Pub Date: Sept. 2nd, 1986
Publisher: St. Martin's

First published in South Africa (and a best-seller there) this is a kind of poor man's Rich Man, Poor Man in which a horde of fortune hunters descends upon Johannesburg in the late 19th century, looking for gold. It's 1890 as the British frigate The American sets sails from London, bound for South Africa and the gold fields around Johannesburg. On board are Leonard Penlynne, who will be working for a London gold syndicate; the American Walter Gardiner, who has been hired by Penlynne's rival, gruff tycoon Josh Rawlinson; and Rawlinson's lovely daughter Katherine, who is returning to South Africa after having had the finishing touches put on in England. Also on board is the usual cast of thousands--the upright young Scottish doctor, the Welsh mining agitator, the whore-with-the-heart-of-gold, and the street-urchin sibling stowaways: ""Soon, soon,"" the little boy says to his shivering sister, ""in South Africa it will all be different."" And once in Johannesburg, Brown puts them through their expected paces: Gardiner marries Katherine, and he and Josh Rawlinson fight Penlynne for supremacy in the gold mines.
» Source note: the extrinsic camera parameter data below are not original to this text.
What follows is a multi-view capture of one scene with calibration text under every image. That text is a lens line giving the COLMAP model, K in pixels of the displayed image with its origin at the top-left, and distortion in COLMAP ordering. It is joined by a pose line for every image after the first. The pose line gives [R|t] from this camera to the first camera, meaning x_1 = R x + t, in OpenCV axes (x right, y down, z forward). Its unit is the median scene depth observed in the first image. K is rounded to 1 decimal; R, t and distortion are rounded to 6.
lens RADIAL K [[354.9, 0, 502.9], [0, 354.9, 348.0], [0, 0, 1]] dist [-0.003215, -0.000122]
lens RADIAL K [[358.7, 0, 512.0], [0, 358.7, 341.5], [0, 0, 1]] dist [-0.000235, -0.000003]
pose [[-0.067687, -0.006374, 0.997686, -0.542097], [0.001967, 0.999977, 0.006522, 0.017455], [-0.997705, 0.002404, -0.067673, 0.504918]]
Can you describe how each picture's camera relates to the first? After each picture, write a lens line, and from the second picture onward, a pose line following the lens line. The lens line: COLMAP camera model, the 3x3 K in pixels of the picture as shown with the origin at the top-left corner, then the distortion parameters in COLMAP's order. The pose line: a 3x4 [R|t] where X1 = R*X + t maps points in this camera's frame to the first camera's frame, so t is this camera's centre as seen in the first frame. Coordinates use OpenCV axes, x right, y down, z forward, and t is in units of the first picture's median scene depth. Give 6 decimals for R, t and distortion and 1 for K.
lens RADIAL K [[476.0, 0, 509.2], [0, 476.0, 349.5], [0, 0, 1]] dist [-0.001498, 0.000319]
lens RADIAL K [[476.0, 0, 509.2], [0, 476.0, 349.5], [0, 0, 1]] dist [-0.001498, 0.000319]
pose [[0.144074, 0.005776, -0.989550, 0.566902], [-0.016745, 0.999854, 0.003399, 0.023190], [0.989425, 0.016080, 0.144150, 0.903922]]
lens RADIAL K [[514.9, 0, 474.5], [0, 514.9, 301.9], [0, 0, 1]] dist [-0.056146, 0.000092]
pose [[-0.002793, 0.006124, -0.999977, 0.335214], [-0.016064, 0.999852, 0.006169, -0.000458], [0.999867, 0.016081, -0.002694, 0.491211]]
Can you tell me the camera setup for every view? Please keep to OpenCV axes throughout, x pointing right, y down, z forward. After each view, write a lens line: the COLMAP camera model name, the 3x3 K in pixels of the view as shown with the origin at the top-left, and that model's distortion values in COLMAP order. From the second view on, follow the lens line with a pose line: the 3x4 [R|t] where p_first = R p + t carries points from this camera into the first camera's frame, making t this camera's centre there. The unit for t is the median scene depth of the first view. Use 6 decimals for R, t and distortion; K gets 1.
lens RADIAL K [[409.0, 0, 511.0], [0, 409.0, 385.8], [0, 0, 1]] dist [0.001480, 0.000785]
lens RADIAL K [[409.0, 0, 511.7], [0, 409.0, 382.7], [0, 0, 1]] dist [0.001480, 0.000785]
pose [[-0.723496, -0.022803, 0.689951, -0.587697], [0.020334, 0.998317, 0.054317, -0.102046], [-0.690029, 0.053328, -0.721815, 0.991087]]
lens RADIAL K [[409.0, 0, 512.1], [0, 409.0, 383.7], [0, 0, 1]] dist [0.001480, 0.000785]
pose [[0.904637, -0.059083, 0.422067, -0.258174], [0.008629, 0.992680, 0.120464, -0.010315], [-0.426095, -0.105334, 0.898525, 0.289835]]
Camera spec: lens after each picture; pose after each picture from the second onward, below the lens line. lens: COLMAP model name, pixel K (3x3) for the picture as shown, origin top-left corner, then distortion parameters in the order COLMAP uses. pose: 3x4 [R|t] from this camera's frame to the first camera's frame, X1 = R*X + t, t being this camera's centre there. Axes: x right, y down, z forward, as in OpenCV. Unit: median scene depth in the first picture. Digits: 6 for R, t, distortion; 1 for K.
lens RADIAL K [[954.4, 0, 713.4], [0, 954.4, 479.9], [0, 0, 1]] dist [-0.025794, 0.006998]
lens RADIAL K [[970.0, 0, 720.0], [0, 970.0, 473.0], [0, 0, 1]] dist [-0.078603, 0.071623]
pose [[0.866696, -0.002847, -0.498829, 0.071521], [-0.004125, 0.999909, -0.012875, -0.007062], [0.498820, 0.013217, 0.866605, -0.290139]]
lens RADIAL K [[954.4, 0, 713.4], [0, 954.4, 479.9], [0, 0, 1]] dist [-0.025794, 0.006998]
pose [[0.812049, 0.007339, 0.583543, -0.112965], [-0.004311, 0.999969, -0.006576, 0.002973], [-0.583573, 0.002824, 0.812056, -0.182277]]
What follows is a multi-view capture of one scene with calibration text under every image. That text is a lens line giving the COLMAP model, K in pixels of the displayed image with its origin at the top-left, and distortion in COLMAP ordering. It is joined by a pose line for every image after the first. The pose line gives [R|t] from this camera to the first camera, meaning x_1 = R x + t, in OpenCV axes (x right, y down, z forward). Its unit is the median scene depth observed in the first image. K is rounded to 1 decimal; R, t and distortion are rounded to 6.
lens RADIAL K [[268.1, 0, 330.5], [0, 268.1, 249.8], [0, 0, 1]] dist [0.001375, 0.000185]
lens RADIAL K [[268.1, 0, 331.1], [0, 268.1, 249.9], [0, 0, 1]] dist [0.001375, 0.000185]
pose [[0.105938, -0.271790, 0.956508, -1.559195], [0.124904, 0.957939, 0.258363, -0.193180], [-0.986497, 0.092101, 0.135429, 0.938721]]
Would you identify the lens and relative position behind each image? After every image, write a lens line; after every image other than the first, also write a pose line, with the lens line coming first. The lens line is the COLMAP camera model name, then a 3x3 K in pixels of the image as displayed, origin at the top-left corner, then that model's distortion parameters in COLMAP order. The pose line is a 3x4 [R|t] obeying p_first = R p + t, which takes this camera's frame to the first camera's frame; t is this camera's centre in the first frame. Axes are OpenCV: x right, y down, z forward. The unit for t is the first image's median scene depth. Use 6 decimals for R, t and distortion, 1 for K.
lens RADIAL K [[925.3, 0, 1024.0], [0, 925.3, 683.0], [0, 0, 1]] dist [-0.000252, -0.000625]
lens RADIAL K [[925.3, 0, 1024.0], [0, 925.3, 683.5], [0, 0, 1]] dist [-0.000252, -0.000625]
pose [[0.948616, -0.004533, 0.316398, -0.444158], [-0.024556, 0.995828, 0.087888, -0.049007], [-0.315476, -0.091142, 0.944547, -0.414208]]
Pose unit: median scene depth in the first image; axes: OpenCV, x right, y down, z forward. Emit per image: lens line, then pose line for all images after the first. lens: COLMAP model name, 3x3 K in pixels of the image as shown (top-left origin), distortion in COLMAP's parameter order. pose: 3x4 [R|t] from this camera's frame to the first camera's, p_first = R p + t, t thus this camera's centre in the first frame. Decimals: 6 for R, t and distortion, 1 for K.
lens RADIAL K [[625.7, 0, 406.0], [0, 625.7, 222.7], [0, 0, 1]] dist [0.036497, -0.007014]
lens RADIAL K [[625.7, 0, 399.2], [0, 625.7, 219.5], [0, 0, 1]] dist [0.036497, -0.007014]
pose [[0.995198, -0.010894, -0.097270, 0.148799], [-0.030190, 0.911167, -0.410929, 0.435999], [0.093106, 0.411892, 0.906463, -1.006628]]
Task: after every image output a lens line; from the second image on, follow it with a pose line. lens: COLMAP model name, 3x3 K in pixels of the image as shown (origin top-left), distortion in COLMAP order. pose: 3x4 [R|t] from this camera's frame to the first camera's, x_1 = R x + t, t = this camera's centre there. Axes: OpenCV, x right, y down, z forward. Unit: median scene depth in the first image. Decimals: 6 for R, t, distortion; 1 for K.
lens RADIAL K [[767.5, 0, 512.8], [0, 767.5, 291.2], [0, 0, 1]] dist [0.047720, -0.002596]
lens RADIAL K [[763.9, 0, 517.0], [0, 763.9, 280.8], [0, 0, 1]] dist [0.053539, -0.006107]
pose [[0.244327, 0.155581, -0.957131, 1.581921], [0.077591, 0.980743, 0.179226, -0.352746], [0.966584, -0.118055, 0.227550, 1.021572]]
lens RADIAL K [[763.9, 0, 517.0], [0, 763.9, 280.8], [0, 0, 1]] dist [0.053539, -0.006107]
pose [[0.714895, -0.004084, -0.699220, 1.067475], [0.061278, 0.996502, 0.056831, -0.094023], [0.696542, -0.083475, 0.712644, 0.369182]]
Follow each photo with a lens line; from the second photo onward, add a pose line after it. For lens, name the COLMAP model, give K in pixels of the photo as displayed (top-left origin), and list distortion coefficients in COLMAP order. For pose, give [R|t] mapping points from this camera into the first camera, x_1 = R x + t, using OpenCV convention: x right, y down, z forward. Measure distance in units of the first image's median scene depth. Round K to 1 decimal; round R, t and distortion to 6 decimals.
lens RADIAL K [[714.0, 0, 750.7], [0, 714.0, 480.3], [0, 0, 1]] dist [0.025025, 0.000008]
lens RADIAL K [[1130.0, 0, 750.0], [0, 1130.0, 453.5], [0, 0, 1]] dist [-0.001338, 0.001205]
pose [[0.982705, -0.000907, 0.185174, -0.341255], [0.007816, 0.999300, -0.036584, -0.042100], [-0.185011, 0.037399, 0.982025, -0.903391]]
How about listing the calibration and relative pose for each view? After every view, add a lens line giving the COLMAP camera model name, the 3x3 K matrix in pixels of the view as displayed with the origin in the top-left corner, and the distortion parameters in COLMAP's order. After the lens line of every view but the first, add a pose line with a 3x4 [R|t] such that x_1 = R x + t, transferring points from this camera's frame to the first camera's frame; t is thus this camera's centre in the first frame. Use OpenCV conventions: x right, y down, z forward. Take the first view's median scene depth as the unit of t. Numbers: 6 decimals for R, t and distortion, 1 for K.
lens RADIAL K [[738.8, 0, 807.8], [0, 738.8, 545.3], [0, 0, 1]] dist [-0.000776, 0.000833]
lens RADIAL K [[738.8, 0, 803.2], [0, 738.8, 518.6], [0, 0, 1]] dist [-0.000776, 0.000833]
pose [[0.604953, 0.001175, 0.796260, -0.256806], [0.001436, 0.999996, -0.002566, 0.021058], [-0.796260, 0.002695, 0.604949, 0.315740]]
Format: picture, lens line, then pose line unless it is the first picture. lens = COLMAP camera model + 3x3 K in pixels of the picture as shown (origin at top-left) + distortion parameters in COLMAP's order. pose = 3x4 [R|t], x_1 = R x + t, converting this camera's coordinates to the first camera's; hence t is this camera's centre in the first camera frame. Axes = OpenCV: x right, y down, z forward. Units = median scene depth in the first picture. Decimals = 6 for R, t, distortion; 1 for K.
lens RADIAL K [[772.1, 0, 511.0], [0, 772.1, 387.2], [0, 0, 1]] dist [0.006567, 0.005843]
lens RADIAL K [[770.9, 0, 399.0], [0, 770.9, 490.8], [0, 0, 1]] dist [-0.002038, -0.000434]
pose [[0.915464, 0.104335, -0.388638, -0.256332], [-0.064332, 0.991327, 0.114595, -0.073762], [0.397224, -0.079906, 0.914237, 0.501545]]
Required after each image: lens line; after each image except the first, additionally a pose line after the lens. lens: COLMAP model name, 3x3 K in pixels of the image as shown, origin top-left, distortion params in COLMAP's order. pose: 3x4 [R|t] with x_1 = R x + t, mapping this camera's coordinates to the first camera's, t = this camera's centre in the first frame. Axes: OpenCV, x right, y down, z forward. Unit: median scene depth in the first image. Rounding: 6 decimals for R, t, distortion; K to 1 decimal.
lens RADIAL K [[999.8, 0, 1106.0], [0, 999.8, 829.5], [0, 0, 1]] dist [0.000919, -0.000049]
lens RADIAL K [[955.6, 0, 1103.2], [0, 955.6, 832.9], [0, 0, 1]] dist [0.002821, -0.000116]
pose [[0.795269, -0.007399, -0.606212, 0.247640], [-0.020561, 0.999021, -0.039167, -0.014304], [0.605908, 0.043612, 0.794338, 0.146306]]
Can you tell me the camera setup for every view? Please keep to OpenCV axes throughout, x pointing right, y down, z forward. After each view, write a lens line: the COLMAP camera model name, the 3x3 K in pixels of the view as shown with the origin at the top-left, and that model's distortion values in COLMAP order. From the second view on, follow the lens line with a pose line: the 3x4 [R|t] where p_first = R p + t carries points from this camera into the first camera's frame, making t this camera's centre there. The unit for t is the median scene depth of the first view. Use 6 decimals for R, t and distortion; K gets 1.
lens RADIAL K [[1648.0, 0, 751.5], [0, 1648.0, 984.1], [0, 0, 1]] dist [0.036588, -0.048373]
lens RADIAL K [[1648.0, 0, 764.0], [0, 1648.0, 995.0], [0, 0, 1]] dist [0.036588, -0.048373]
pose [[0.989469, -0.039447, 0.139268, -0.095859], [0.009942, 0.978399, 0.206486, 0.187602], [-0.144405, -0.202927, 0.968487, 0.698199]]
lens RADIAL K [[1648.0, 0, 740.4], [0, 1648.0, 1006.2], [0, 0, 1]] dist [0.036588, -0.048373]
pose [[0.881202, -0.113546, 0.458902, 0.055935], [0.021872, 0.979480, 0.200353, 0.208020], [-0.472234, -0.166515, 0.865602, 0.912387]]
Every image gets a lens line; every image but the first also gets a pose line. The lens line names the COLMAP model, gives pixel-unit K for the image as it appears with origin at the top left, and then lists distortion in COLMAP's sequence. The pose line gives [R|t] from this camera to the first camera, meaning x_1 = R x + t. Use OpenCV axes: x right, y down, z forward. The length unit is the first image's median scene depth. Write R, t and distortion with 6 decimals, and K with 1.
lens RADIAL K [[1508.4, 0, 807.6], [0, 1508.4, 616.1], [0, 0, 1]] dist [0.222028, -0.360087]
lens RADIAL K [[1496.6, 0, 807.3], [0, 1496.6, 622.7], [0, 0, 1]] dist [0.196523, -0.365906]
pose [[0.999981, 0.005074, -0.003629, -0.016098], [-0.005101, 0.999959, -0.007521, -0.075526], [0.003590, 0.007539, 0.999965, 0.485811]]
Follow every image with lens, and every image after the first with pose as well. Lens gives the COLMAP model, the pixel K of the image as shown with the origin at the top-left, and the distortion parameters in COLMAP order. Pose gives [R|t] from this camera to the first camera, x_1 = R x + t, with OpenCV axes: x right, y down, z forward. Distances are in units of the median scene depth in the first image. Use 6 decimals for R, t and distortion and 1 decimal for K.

When Penlynne's wife is sent to Europe for treatment of sexual frigidity (""There's a man in Vienna. . .a Dr. Freud""), he takes up with the whore-with-the-heart-of-gold. Finally, Gardiner betrays Rawlinson and joins forces with Penlynne to import a Scottish chemist who has developed a wonderful new process to extract gold from ore, using cyanide. Penlynne and Gardiner become fabulously wealthy, but the embittered Rawlinson challenges their patent of the process in a lengthy court battle, and wins. And then dies patriarch, ally in bed. Penlynne makes it up with Dorothy (his now-returned wife) and both he and Gardiner set about building dynasties. Meanwhile, the Cast of thousands takes a breather, at least until the sequel. In all, standard.